Não me chocou portanto que os tipos do governo ou dos bancos, que afinal são os mesmos, pusessem à venda uns quantos quadros que encontraram no sótão enquanto andavam a fazer limpezas. Claro que são tipos mais finos e portanto não têm tempo de fazer uma venda de garagem como a malta aqui no bairro faz quando um familiar lhes falece e lhes deixa o armário mais antigo lá de casa, todo carcomido nos cantos, ou a mesa de apoio com uma perna mais pequena que as restantes, classicamente disfarçada com o livro do Marx ou do Miguel Sousa Tavares que todos temos em casa, consoante a preferência clubística.
Tenho cá para mim que, de qualquer das formas, nada de mais se perdeu ou perderá com isso, e sem lhe querer tirar nada, acredito que a Miró tem muito mais futuro a cantarolar do que a pintar telas. E por uma vez que seja, digo isto de forma informada, até porque ouvi o novo álbum dela, e acho que lhe deu um nome muito bonito. Faz lembrar aquela actriz do Vicky Christina Barcelona, a morena de mamas grandes que tem fogo onde devia ter juízo, não a loira de mamas grandes com um olho no burro e outro no cigano. Se bem que isto de dar nomes próprios aos álbuns de música risca logo os nomes que podemos dar aos nossos filhos, e é mais um passo para que, a ter uma cachopa, se venha a chamar Dulcineia.
Ao contrário do que acontece nos museus, já posso dançar na minha sala de estar de calças de pijama ou sem elas a ouvir o Penelope.
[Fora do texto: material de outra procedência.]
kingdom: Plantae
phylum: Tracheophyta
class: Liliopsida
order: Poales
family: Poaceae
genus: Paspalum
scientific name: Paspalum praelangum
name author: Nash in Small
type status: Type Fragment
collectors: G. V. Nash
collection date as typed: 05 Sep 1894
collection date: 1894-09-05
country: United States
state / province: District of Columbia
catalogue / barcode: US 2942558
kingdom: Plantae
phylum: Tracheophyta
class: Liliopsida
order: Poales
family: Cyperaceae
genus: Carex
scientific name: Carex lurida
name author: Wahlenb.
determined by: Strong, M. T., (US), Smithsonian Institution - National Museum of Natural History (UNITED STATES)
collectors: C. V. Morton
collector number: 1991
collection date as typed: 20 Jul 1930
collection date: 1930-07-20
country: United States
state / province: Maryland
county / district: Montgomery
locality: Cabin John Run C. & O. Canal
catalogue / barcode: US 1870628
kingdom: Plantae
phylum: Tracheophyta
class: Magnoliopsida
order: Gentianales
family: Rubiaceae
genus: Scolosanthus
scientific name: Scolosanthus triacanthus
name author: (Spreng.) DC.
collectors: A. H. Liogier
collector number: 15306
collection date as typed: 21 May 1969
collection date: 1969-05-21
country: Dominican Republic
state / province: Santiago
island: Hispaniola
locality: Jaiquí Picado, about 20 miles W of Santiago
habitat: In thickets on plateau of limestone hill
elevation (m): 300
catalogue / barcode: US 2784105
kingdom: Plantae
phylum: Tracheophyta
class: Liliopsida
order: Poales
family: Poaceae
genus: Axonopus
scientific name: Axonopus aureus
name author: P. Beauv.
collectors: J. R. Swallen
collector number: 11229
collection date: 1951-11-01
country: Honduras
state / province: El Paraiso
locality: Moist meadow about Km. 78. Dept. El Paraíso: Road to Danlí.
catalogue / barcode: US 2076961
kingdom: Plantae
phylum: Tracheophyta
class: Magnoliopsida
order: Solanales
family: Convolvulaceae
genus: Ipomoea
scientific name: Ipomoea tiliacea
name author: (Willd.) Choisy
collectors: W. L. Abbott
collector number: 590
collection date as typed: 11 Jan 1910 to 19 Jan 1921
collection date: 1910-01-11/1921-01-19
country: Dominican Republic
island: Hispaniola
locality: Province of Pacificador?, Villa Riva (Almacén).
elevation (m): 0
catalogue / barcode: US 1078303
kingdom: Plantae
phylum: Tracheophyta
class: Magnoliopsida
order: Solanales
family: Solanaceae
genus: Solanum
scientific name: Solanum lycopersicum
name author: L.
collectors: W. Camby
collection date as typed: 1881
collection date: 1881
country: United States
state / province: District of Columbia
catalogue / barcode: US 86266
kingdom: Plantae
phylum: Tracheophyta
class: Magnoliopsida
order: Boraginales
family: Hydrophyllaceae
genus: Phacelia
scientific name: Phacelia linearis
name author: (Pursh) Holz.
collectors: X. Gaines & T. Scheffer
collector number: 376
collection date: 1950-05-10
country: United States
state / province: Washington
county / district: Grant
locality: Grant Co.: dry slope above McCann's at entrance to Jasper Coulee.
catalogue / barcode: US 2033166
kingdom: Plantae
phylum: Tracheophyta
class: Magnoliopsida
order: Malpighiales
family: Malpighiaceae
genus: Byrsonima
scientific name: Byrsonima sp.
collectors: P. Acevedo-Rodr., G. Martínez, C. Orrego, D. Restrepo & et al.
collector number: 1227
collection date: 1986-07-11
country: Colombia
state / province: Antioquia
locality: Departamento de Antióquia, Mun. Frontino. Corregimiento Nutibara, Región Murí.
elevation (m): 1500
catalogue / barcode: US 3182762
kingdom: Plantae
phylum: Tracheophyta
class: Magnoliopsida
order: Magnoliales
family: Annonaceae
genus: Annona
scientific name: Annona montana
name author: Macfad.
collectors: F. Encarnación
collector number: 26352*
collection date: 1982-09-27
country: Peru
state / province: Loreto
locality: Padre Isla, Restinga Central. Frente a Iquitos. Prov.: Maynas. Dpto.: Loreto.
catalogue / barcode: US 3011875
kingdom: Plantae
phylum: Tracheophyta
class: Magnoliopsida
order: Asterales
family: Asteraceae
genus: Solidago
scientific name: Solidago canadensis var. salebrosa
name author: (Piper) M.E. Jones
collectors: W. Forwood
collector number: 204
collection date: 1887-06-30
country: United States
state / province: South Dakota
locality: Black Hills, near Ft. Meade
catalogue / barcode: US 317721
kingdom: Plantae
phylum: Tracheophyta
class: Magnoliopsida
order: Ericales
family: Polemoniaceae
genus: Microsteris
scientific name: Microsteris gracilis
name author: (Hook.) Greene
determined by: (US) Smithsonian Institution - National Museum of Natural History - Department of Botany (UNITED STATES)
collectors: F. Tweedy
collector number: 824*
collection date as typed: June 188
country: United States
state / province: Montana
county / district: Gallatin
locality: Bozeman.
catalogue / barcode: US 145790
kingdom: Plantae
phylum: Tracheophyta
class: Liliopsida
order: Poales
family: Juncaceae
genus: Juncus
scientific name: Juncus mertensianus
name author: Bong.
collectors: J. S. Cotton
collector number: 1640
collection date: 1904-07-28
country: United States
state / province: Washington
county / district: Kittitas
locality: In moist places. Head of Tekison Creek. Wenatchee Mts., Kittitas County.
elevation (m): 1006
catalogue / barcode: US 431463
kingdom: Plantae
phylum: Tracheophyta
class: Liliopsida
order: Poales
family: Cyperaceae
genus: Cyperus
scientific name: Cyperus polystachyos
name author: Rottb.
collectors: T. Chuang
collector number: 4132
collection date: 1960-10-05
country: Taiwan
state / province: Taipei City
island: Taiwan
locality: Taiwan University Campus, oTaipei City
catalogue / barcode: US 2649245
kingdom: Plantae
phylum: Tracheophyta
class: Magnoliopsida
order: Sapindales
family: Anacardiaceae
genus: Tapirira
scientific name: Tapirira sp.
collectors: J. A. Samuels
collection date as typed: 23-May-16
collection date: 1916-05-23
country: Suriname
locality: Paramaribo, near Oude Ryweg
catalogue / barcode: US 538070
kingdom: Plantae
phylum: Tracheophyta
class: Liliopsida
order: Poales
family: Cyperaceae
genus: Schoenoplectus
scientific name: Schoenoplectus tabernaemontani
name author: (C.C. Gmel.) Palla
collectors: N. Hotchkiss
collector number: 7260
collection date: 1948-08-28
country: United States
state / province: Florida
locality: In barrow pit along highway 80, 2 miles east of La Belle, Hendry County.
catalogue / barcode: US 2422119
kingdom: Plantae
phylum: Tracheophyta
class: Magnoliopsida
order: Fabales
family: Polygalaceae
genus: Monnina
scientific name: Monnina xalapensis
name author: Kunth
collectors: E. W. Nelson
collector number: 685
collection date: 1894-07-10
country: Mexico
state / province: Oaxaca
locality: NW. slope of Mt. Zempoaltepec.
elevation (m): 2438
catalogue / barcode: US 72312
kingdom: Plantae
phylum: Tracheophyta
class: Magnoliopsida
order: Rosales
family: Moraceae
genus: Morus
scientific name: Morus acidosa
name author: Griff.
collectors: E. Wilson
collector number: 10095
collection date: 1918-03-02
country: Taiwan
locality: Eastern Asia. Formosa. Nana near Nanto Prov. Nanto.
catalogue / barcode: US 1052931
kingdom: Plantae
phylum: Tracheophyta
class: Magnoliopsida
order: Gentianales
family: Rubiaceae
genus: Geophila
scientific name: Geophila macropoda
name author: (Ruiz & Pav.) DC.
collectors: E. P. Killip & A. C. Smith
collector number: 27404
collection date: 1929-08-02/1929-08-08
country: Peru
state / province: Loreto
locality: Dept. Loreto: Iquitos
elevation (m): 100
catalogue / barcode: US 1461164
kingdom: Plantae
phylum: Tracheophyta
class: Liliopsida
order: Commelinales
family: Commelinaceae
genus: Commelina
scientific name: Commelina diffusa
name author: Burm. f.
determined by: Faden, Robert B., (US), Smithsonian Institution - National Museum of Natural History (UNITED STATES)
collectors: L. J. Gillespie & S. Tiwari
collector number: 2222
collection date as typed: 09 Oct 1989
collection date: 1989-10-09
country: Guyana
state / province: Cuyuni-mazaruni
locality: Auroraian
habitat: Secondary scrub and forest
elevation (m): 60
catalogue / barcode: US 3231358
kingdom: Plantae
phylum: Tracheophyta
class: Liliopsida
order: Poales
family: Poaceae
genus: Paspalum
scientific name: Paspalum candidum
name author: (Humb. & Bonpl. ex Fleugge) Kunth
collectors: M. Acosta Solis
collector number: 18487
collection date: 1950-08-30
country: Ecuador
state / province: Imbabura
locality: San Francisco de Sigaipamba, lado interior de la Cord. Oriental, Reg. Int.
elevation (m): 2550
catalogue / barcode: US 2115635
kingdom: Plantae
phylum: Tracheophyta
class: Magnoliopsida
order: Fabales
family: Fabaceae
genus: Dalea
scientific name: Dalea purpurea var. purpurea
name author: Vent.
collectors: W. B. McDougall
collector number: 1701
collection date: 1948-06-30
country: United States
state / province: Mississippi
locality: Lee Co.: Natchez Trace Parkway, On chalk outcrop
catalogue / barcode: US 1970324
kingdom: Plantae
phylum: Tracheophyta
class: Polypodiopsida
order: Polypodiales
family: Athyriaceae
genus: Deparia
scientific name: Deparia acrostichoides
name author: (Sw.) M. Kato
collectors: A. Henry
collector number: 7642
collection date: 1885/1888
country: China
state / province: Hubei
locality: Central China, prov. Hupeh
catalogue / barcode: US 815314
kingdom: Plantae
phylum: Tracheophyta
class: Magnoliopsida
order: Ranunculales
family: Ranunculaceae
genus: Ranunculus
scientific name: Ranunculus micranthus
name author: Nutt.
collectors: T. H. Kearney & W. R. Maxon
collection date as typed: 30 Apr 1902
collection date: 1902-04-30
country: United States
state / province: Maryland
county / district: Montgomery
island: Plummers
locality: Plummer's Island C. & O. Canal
Repleto de sintetizadores melódicos muito retro e de graves rítmicos tão intensos quanto intoxicantes, delimitando ambientes de cortar à faca (ah, as referências) onde faz ecoar a voz da própria de forma hipnótica e embalante. É esta a essência do primeiro trabalho de Sequin, inspirado pela Pequim que recuperou (da sonoridade) dos anos oitenta e de onde trouxe uma mão cheia de histórias, todas elas ricas em sabores bastante sensíveis e que se servem de todo o espectro da língua, desde o amargo ao doce, quase sempre regados de alguma acidez aveludada, palete digna de fazer um qualquer Gordon Ramsey salivar e fazer repetir. E repetiremos então, e dançaremos mais uma vez de forma grata e liberta por entre os parágrafos da viagem dessa petiz de nome tão belo.